**Extracted entries:**

======

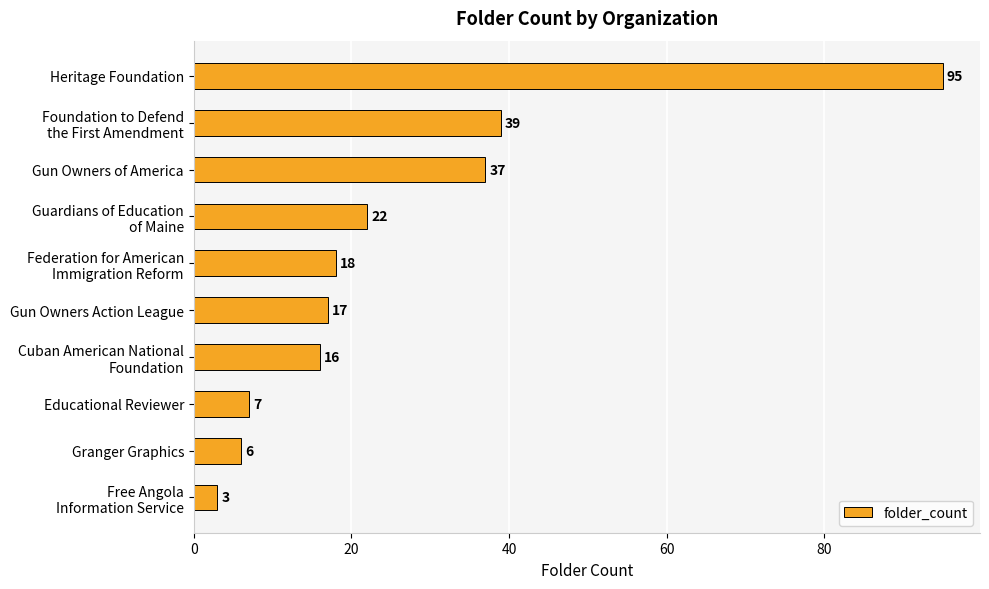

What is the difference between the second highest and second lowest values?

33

======

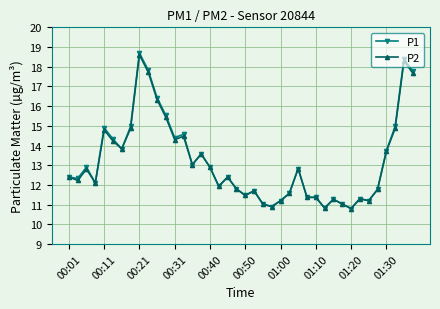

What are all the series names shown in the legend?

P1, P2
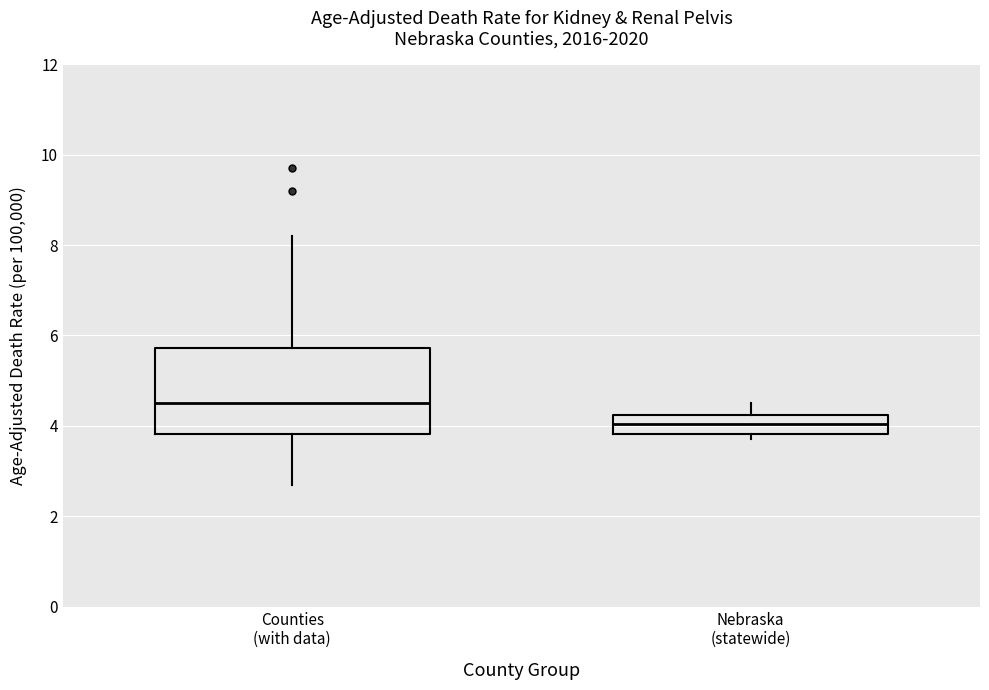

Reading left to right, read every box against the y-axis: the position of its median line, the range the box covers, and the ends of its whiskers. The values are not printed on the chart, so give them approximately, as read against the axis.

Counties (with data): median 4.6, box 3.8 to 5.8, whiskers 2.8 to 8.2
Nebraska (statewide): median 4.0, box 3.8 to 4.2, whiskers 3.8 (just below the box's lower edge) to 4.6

======

**Task item:** Return each line of the listing above that contains the string "median". Match case exactly.

**Answer space:**
Reading left to right, read every box against the y-axis: the position of its median line, the range the box covers, and the ends of its whiskers. The values are not printed on the chart, so give them approximately, as read against the axis.
Counties (with data): median 4.6, box 3.8 to 5.8, whiskers 2.8 to 8.2
Nebraska (statewide): median 4.0, box 3.8 to 4.2, whiskers 3.8 (just below the box's lower edge) to 4.6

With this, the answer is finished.